What should we expect as the centenary cycle continues? Should that cycle conclude not in 2023, with the miserable trailing away of the Civil War, but with the quiet disavowal of the Boundary Commission’s report in 1925 and the dashing of faint hopes along the unchanged frontier? Equally, how should we commemorate the nationalist experience in the newly created Northern Ireland, enduring what Diarmaid Ferriter terms ‘the tyranny of the ‘Special’’? Between 1920 and 1922 many hundreds of them lost their homes and livelihoods, and scores their lives, in sectarian attacks. In 1922 my newly married Co. Down republican grandparents had to choose between the near certainty of my grandfather’s indefinite detention, or exile in the new Ireland.1 How many other active republicans faced that choice I don’t know, but the vast majority of Northern Ireland Catholics remained in a home rule Ulster which neither trusted nor respected them. In the new Irish Free State, many Unionists and Protestants, though not directly oppressed by the state’s agents, felt abandoned and unsafe.
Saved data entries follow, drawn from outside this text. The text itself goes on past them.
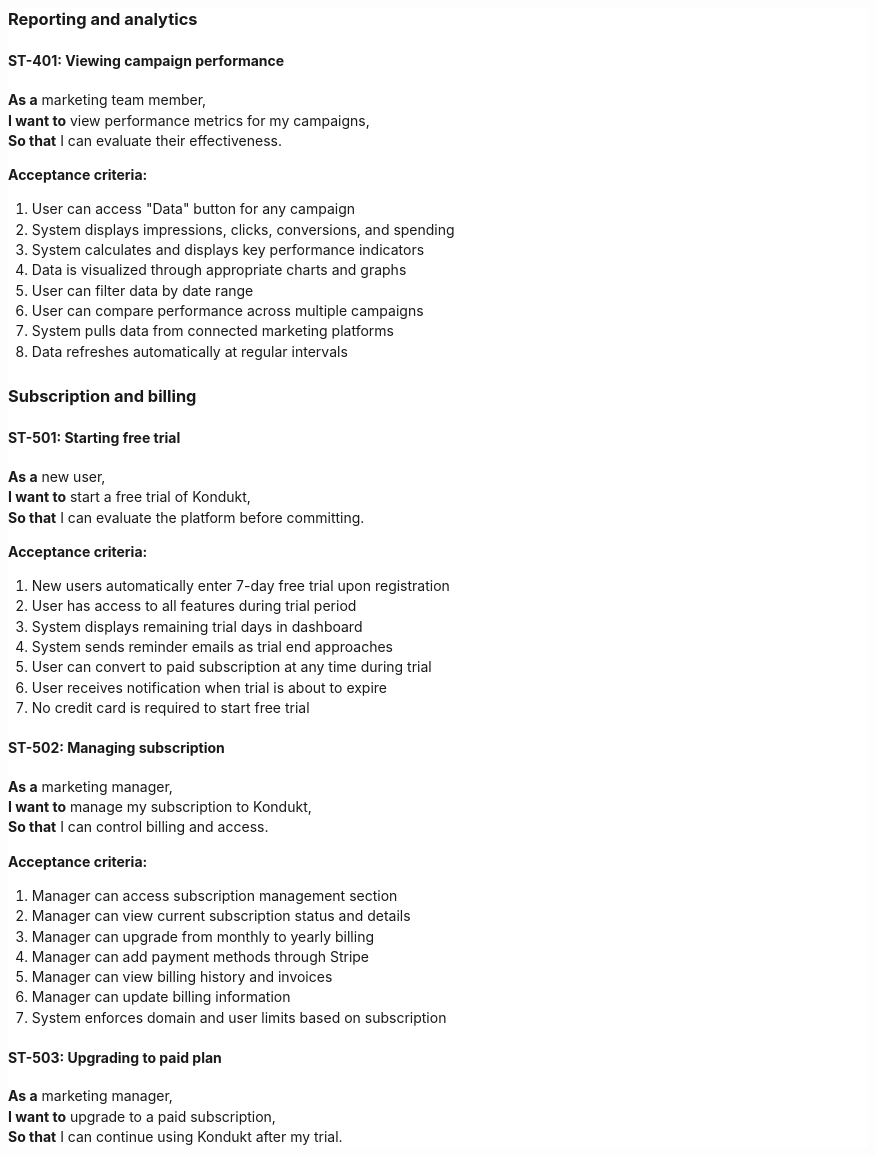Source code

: ### Reporting and analytics

#### ST-401: Viewing campaign performance
**As a** marketing team member,  
**I want to** view performance metrics for my campaigns,  
**So that** I can evaluate their effectiveness.

**Acceptance criteria:**
1. User can access "Data" button for any campaign
2. System displays impressions, clicks, conversions, and spending
3. System calculates and displays key performance indicators
4. Data is visualized through appropriate charts and graphs
5. User can filter data by date range
6. User can compare performance across multiple campaigns
7. System pulls data from connected marketing platforms
8. Data refreshes automatically at regular intervals

### Subscription and billing

#### ST-501: Starting free trial
**As a** new user,  
**I want to** start a free trial of Kondukt,  
**So that** I can evaluate the platform before committing.

**Acceptance criteria:**
1. New users automatically enter 7-day free trial upon registration
2. User has access to all features during trial period
3. System displays remaining trial days in dashboard
4. System sends reminder emails as trial end approaches
5. User can convert to paid subscription at any time during trial
6. User receives notification when trial is about to expire
7. No credit card is required to start free trial

#### ST-502: Managing subscription
**As a** marketing manager,  
**I want to** manage my subscription to Kondukt,  
**So that** I can control billing and access.

**Acceptance criteria:**
1. Manager can access subscription management section
2. Manager can view current subscription status and details
3. Manager can upgrade from monthly to yearly billing
4. Manager can add payment methods through Stripe
5. Manager can view billing history and invoices
6. Manager can update billing information
7. System enforces domain and user limits based on subscription

#### ST-503: Upgrading to paid plan
**As a** marketing manager,  
**I want to** upgrade to a paid subscription,  
**So that** I can continue using Kondukt after my trial.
At least until 1924 they had every reason to be fearful and resentful of intimidation and violence by anti-Treaty forces, often administered under the authority of antiTreaty commander Liam Lynch, who mandated reprisals for the execution of republican prisoners including the shooting ‘on sight’ of all members of the Oireachtas who supported repressive legislation, along with ‘aggressive civilian supporters of Free State Government’ and employees of ‘papers unfriendly to [the] Republic’, and the destruction of the homes of ‘Imperialists … and those of the English interest’.2
1
Diarmaid Ferriter, A Nation And Not A Rabble: the Irish Revolution 1913-1923 (London, 2015), p. 306; Public Record Office of Northern Ireland, HA/5/617 and HA/32/1/360; Military Archives of Ireland. 24SP7067 HughEdwardHalpenny.pdf.
2
Lynch to An Ceann Comhairle, 28 Oct. 1922, quoted in Eunan O’Halpin, Defending Ireland: the Irish state and its enemies since 1922 (Oxford University Press, 1999), p. 27; University College Dublin Archives, Mulcahy papers, P7/B/89, text of captured IRA Dublin Brigade order, 7 Feb. 1923.